## STATED GOAL
Arrange every line of the entries below as a Markdown table with the columns No. and Line, giving each line its own numbered row and skipping blank lines. Leave the pictures out of the table.

** Begin DATA **

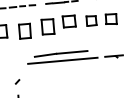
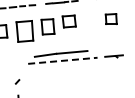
part at (91, 20): present -> none
part at (24, 30) size: 14x18 px -> 20x23 px
line at (62, 60): solid -> dashed
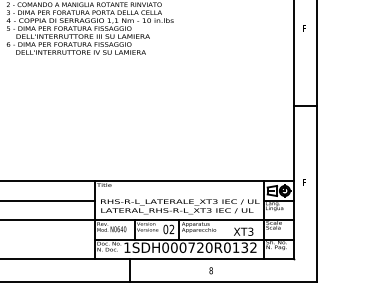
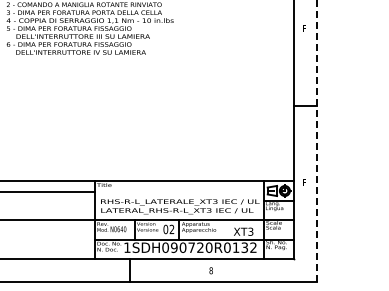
line at (316, 141): solid -> dashed
line at (48, 200) position: (48, 200) -> (48, 191)
text at (174, 247): 1SDH000720R0132 -> 1SDH090720R0132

** End DATA **

## ANSWER FOR THE TASK
| No. | Line |
|---|---|
| 1 | part at (91, 20): present -> none |
| 2 | part at (24, 30) size: 14x18 px -> 20x23 px |
| 3 | line at (62, 60): solid -> dashed |
| 4 | line at (316, 141): solid -> dashed |
| 5 | line at (48, 200) position: (48, 200) -> (48, 191) |
| 6 | text at (174, 247): 1SDH000720R0132 -> 1SDH090720R0132 |